According to Dr. Adrian Lister, a British paleobiologist, DNA cannot survive in dinosaur bones because dinosaurs lived far too long ago for their DNA, which is inherently unstable, to survive to the present.
DNA is a fragile molecule, and rapidly decays after the death of an organism. Early reports of DNA from dinosaur bones, tens of millions of years old [sic], proved unfounded, and at present, we do not have any confirmed DNA from fossils older than a million years, with the vast majority less than 50,000 years old. This restricts serious study [of ancient DNA] to remains from the Ice Age, but still encompasses many extinct species. The enemies of DNA preservation are warmth, moisture and oxygen, so remains locked in arctic permafrost have proved to be particularly valuable sources of ancient DNA.1
Dr. Lister is no stranger to Ice Age remains, having a particular expertise in Ice Age elephants, what we call wooly mammoths and mastodons. Lister’s book on these creatures identifies him as “a Merit Researcher in the Earth Sciences Department at the Natural History Museum in London,” specializing in Ice Age mammoth and mastodon fossils, as well as “saber-toothed cat, giant sloth, cave bear and dire wolf.” So, Dr.
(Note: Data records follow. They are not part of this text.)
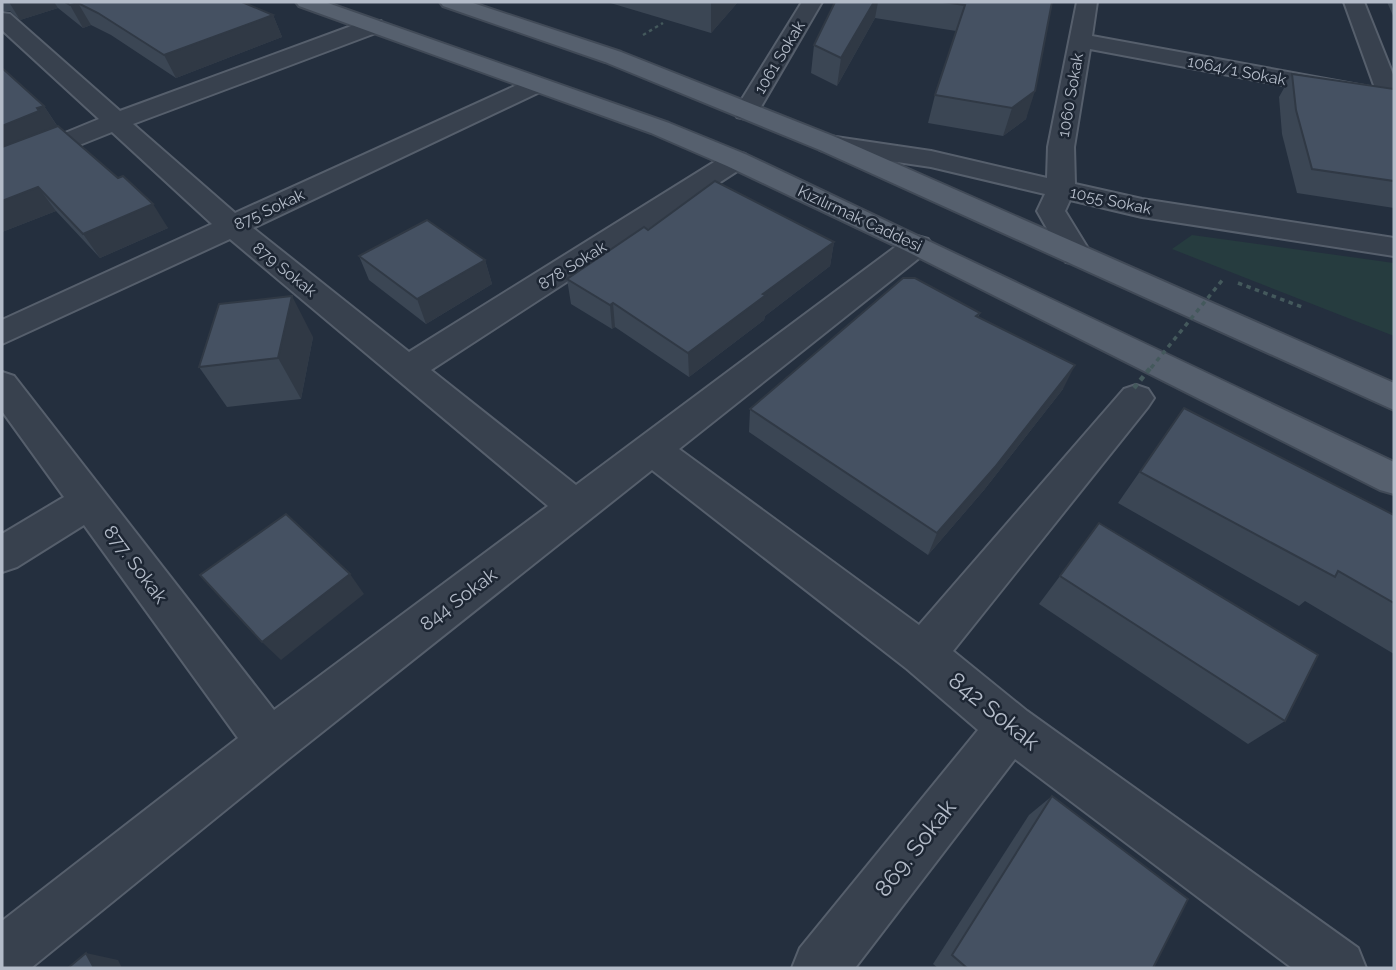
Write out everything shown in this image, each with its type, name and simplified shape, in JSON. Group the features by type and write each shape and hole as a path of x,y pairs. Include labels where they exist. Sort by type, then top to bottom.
{"main road":[{"name":"Kızılırmak Caddesi","path":"306,2 660,128 736,160 1394,479"},
{"path":"450,2 612,57 828,144 1394,397"}],"street":[{"name":"1061 Sokak","path":"746,112 812,2"},
{"name":"1060 Sokak","path":"1077,255 1051,211 1061,189 1061,147 1087,2"},
{"path":"1354,2 1393,99"},
{"name":"879 Sokak","path":"2,19 232,226 577,508"},
{"path":"2,168 117,121 373,26"},
{"name":"1064/1 Sokak","path":"1080,40 1393,99"},
{"path":"2,52 31,43"},
{"name":"875 Sokak","path":"2,333 536,85"},
{"name":"1055 Sokak","path":"828,144 930,159 1142,208 1394,247"},
{"name":"878 Sokak","path":"407,369 736,160"},
{"name":"844 Sokak","path":"2,956 270,743 918,246"},
{"name":"877. Sokak","path":"2,385 270,743"},
{"path":"923,654 1135,393"},
{"name":"842 Sokak","path":"653,450 923,654 1010,727 1338,968"},
{"path":"2,555 90,501"},
{"name":"869. Sokak","path":"820,968 1010,727"}],"path":[{"path":"1135,393 1224,278 1302,307"}],"green space":[{"path":"1192,235 1394,263 1394,336 1172,249"}],"building":[{"path":"65,2 242,2 273,15 164,55 98,13 78,3 70,5"},
{"path":"835,2 874,2 841,58 814,45"},
{"path":"943,2 1052,2 1035,91 1012,108 935,95 965,5"},
{"path":"2,68 44,106 37,108 39,111 2,126"},
{"path":"1292,74 1394,89 1394,181 1312,169 1296,110"},
{"path":"58,126 118,178 123,176 153,204 83,234 38,187 2,201 2,147"},
{"path":"715,181 834,242 688,353 613,303 610,305 567,279 644,227 648,230"},
{"path":"427,220 485,260 417,299 359,256"},
{"path":"903,278 915,278 980,313 976,316 1075,365 995,467 937,533 750,409"},
{"path":"292,296 278,358 199,367 219,304"},
{"path":"1184,408 1394,515 1394,603 1338,571 1335,577 1140,472"},
{"path":"286,514 350,574 262,642 200,575"},
{"path":"1099,523 1318,655 1285,721 1060,576"},
{"path":"1052,796 1188,899 1153,968 967,968 952,955"},
{"path":"86,953 94,968 68,968"}]}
Lister knows how difficult it is to study DNA fragments from the Ice Age.1 That professional experience convinced him that DNA cannot last for millions of years, much less for 50 or 60 million years—the reachback time that evolutionists assume for the “age of dinosaurs.”1,2
Creationists would agree with Dr. Lister in assuming that dinosaur DNA biomolecules cannot survive, biochemically speaking, for scores of millions of years.2,3 However, Lister’s overarching mistake is his evolutionist assumption that dinosaurs lived “millions of years” ago.4 Consequently, his theory clashes with the embarrassing discovery of biochemical evidence inside dinosaur bone cells that is not readily explainable as anything but dinosaur DNA.
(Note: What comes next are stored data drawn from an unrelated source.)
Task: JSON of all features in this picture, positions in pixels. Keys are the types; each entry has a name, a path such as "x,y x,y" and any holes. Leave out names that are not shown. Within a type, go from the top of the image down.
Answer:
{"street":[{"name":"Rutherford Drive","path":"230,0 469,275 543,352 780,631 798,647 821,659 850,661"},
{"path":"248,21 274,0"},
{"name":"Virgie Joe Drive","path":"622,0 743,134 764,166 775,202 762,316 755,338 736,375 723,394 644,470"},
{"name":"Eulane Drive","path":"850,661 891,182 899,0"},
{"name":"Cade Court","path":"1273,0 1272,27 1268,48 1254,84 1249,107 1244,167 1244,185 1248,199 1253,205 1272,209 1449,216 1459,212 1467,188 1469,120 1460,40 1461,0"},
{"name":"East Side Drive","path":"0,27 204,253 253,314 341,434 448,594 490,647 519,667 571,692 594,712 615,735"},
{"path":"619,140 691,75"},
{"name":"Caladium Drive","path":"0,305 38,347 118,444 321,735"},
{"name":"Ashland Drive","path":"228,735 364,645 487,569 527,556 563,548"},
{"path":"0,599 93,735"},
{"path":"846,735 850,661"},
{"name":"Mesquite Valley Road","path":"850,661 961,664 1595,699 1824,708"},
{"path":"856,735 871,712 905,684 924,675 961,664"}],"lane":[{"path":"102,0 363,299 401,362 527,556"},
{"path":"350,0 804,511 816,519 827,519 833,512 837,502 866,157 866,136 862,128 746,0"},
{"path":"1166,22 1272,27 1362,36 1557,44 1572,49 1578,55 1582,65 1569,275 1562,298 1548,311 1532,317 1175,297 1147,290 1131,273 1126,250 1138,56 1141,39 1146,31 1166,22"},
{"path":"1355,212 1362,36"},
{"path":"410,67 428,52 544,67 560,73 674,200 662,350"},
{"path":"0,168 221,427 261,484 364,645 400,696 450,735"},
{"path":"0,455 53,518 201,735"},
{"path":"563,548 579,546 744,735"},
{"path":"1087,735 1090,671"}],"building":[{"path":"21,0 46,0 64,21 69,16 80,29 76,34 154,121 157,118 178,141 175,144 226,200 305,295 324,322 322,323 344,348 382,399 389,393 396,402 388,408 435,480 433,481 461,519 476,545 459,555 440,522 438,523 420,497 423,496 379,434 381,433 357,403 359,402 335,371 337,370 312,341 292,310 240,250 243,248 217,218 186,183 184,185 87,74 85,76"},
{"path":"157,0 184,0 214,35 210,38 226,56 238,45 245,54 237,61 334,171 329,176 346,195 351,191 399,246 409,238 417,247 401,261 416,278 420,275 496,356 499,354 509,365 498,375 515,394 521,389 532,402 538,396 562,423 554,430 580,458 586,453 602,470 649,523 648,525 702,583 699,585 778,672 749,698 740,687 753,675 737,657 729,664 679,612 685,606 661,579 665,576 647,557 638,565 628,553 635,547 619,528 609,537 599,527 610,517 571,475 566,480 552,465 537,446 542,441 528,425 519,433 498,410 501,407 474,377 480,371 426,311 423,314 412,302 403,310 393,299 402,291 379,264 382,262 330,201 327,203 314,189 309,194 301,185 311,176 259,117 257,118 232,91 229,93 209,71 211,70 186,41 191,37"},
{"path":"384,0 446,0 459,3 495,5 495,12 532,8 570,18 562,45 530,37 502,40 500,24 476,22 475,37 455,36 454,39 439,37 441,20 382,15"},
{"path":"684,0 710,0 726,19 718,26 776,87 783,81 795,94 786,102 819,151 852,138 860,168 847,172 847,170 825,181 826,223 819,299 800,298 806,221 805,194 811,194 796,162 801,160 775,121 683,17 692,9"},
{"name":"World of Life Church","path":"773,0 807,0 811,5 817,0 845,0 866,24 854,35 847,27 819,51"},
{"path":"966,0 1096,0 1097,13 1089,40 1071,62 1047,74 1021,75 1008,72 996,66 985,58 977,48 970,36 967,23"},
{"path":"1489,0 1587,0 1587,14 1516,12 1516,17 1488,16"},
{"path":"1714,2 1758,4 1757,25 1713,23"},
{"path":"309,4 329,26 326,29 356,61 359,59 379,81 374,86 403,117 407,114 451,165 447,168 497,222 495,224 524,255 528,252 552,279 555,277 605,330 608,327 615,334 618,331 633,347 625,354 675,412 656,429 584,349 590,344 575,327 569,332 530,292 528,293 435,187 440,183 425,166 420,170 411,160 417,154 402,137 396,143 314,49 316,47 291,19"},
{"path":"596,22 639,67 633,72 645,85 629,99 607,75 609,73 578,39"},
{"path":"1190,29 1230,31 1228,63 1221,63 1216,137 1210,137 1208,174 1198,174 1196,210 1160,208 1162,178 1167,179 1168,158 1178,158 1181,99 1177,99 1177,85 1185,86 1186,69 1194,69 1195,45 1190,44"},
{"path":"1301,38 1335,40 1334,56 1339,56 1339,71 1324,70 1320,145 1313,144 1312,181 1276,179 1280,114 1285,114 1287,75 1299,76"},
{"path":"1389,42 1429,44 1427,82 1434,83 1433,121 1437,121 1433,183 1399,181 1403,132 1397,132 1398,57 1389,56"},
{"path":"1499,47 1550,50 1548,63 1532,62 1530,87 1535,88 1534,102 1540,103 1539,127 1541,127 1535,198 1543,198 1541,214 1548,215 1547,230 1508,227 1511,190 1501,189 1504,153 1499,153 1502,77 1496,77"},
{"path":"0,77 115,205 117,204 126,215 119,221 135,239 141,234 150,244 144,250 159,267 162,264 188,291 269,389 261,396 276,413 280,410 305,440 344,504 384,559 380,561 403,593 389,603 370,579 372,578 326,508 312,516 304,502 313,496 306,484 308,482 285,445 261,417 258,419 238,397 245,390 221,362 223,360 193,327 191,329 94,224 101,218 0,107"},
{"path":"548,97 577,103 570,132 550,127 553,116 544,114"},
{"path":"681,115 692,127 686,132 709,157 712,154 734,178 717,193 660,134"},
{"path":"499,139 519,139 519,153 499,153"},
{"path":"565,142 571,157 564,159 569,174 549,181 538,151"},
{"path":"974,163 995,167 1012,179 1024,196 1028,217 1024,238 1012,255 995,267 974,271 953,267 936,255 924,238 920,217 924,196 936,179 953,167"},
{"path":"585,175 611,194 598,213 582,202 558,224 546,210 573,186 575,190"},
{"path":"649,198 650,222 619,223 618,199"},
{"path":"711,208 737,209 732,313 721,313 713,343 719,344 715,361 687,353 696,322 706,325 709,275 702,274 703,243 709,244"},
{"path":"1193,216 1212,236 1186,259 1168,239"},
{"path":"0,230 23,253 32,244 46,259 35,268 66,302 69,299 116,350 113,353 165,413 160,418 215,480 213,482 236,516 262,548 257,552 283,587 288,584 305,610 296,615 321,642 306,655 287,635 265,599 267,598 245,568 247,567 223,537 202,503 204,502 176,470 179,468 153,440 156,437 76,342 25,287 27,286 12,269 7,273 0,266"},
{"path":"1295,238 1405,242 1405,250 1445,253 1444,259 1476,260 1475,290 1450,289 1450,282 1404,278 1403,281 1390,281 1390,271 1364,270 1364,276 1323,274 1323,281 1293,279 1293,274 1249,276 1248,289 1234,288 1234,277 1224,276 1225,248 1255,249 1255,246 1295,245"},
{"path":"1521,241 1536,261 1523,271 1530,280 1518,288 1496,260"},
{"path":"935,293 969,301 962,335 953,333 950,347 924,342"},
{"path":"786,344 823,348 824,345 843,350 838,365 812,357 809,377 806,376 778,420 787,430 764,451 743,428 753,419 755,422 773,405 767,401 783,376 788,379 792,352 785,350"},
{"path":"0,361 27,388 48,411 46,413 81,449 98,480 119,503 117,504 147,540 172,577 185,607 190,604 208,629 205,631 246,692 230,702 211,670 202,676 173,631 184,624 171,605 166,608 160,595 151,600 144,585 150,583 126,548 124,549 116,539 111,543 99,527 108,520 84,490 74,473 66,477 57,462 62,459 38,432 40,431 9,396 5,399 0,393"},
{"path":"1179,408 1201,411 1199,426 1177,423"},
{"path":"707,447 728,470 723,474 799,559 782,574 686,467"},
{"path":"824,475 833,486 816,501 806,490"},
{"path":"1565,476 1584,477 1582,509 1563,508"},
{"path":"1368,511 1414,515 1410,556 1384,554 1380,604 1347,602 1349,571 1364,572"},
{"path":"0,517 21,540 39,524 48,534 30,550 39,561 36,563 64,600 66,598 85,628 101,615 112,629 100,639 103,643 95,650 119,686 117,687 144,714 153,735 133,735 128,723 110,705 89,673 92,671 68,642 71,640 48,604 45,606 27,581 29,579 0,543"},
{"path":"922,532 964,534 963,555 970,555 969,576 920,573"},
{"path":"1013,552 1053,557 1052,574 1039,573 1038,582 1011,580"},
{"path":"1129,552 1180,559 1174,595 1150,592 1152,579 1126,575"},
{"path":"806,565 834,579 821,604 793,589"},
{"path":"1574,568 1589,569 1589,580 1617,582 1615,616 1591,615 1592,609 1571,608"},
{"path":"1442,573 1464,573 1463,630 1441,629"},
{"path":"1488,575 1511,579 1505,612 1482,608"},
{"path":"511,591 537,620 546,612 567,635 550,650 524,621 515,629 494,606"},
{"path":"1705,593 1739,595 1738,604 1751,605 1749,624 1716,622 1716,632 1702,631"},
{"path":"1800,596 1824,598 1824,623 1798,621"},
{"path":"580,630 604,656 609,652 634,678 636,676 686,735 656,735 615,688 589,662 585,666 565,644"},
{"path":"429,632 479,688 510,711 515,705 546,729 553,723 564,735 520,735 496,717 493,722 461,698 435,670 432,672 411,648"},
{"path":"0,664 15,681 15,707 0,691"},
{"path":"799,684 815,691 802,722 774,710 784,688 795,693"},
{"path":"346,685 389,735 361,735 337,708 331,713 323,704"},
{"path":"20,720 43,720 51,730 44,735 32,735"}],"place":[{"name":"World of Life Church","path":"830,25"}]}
Dinosaur soft tissue fossil experts observed that microstructures that look just like bone cells called osteocytes might contain original DNA….Now, some of the same researchers are revealing the results of further dinosaur cell exploration [including] the vertebrate-specific proteins actin and PHEX, as well as DNA in the dinosaur cells.2
But how can someone identify actual DNA inside Tyrannosaurus rex bone?
[Dr. Mary Schweitzer et al.] applied two different DNA-sensitive stains to the osteocyte structures. The stains showed faint but visible DNA in a tight central location inside the long-dead cell remnant….[This finding was corroborated by applying] an antibody that only binds to a DNA-packing protein called histone H4. It, too, bound to its target in the same central region within the dinosaur bone cell as the DNA showed. The stains and antibody did not bind other parts of the cell, nor the mineral matrix that originally surrounded the fossil.2
There you have it, for those with eyes to see: Smoke coming from something that looks suspiciously like a gun!
As Dr. Lister admits, biochemical entropy (i.e., degradation, decay) realities prevent DNA from lasting millions of years.1,3 Therefore, if recognizable DNA fragments can be discovered in dinosaur bones—and can survive political suppression4—it’s “game over” for the evolutionist paleontology “dating game.”
References
- Lister, A. 2014. Mammoth and Mastodons of the Ice Age. Buffalo, NY: Firefly Books, 86 and back cover.
- Thomas, B. Did Scientists Find T. Rex DNA? Creation Science Update. Posted on ICR.org November 7, 2012, accessed April 7, 2017; Thomas, B. 2013. DNA in Dinosaur Bones? Acts & Facts. 42 (1): 15, citing Schweitzer, M. H. et al. 2013. Molecular analyses of dinosaur osteocytes support the presence of endogenous molecules. Bone. 52 (1): 414-423.
- Allentoft, M. E. et al. 2012. The half-life of DNA in bone: measuring decay kinetics in 158 dated fossils. Proceedings of the Royal Society B. 279 (1748): 4724-4733.
- 1 Timothy 6:20. See also Johnson, J. J. S., J. Tomkins, and B. Thomas. 2009. Dinosaur DNA Research: Is the tale wagging the evidence? Acts & Facts. 38 (10): 4-6, citing Woodward, S. R., N. J. Weyand, and M. Bunnell. 1994. DNA sequence from Cretaceous period bone fragments. Science. 266 (5188): 1229-1232.
* Dr. Johnson is Associate Professor of Apologetics and Chief Academic Officer at the Institute for Creation Research.